Rough Waters: Nature and Development in an East African Marine Park

Author:

Walley, Christine J.

Publisher:

Princeton: Princeton University Press

ISBN:

0691115605

Pages:

xx + 308pp. , maps, photographs, glossary, references, index.

Price:

$22.95

Review:

In Rough Waters, Christine Walley analyzes the politics of the creation of Tanzania’s first marine park, on Mafia island, an initiative meant to test ideas about linking conservation to sustainable development and the active participation of park residents. Walley first describes the field site and identifies the major actors: the World Wide Fund for Nature (WWF), representatives of the Tanzanian government, and island residents. Fieldwork on the island gave Walley day-to-day contact with residents and the local WWF representative and intermittent interaction with short-term experts and tourists. She had less contact with Tanzanian government officials, who lived at some distance; interaction with them was also limited by national, age, and gender differences.

In part 1, Walley thickly describes the conflicts over the future direction of the marine park, particularly those between the government-appointed acting warden and the WWF technical advisor. The former was ultimately removed after allegations of embezzlement; the latter resigned amid complaints that he was arrogant and noncollaborative. Walley contextualizes this social drama in terms of the historical development of the Swahili coast and the ideology of the Tanzanian state. In particular, Tanzanian elites saw themselves as progressive and identified with the nation, in contrast to Mafia residents, who believed that elites often acted in their own self-interest and at the expense of the poor.

In part 2, Walley focuses on the interests and values of local residents, showing how these were affected by a long history of involvement in sea-based regional trade networks. Colonization by Omani Arabs brought slavery, creating a stratified and ethnically mixed population. Later colonization by Germans and British, and then independence, moved centers of influence to the Tanzanian interior, marginalizing especially the smaller islands. Since abolition, island residents have become more equal yet poorer; their sense of community is based on notions of local ownership buttressed by close social networks. Residents, who earned income from fishing, tree products, and wage labor, believed that the park would help them face challenges to fishing, especially illegal dynamiting, and would help youth get jobs. To improve their lives, they used patron–client relationships to encourage more powerful mediators to influence national elites.
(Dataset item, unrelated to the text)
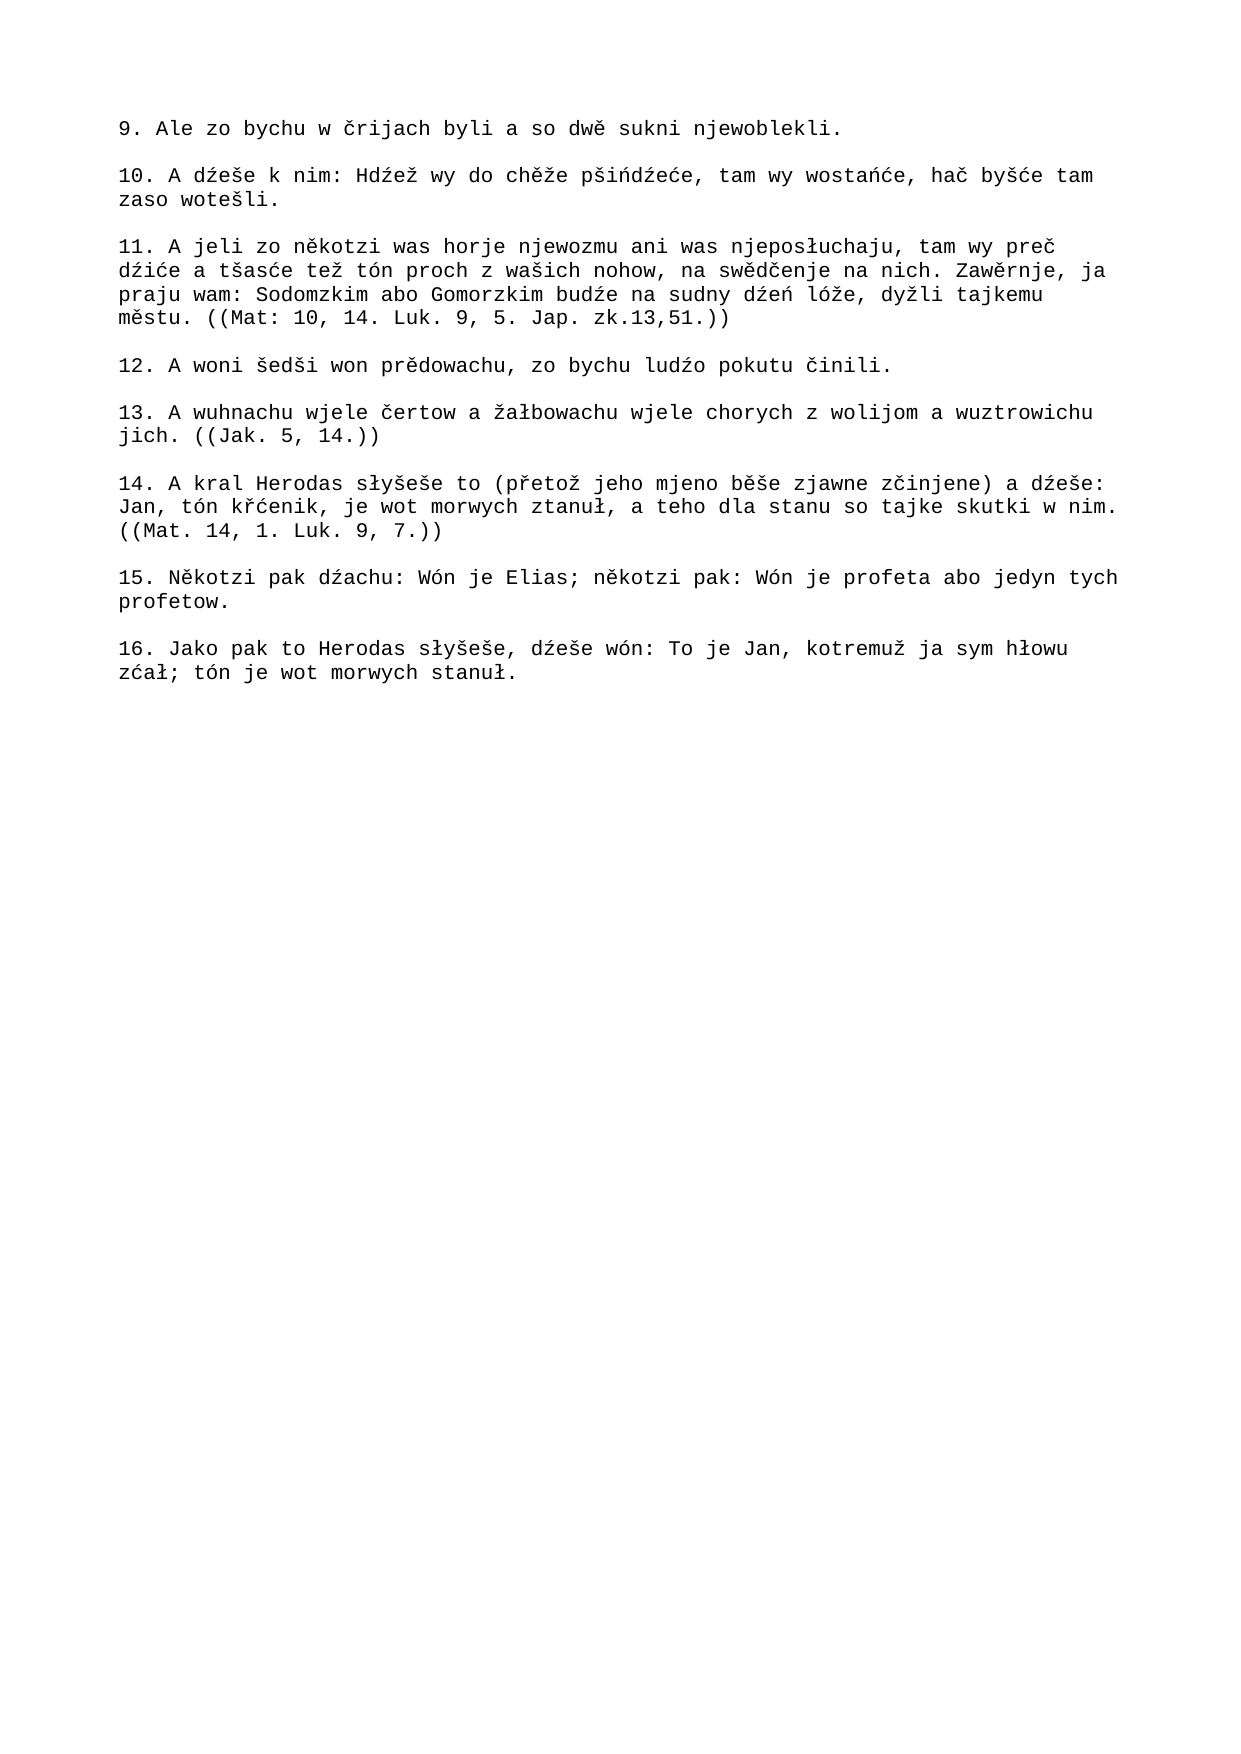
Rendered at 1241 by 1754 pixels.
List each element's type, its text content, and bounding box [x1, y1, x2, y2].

In part 3, Walley illustrates the perspectives of conservation experts, national bureaucrats, and tourism personnel. In Tanzania, approaches to conservation evolved from support for elite hunting to rationalization of resource use to participation and sustainable development. Nevertheless, some national staff used bureaucratic procedures to blunt planned participation and exclude the concerns of island residents. When Walley returned to the island in 2000, she discovered that the participatory and local development aspects of the park had been cut back, and residents had come to see officials and tourists as the major beneficiaries.

Arriving for fieldwork as the park was being created in 1995, Walley had exceptional access to the social drama surrounding it. She was able to observe, in formal and informal contexts, the uses of power that accompanied conservation initiatives. Living on the island alongside its residents and a few other expatriates, she had privileged access to their perspectives; she also was given access to many WWF documents. In contrast, as she recognizes, her relationships with Tanzanian officials were more tenuous, the major weakness in this otherwise outstanding ethnography. The reader can see Mafia residents as real people who use multiple strategies to address challenges to their livelihoods. The portrait of the WWF technical representative is also sympathetic, even though he exhibited flaws as well as strengths. At the same time, Tanzanian officials are primarily portrayed as bureaucratic and corrupt; readers get only a minor understanding of the constraints they faced.

Such portrayals are common in ethnographies of development projects. Anthropologists’ disciplinary training leads us to render visible those with less power, such as the residents of Mafia; our own backgrounds often facilitate access to other expatriates, but we face challenges to understanding national elites. Data collection at different levels is not equivalent, nor is analysis. In particular, we need to distinguish between actual corruption versus the tendency of elites to consider state interests as homologous to those of individuals and communities. In this case, the two tendencies overlapped, but state interests may dominate even without corruption.

Overall, this book has many strengths. Walley proposes more nuanced views of globalization and hybridity and effectively integrates a variety of methodological approaches and theoretical perspectives. I would strongly recommend this work to all interested in the dynamics of international development projects.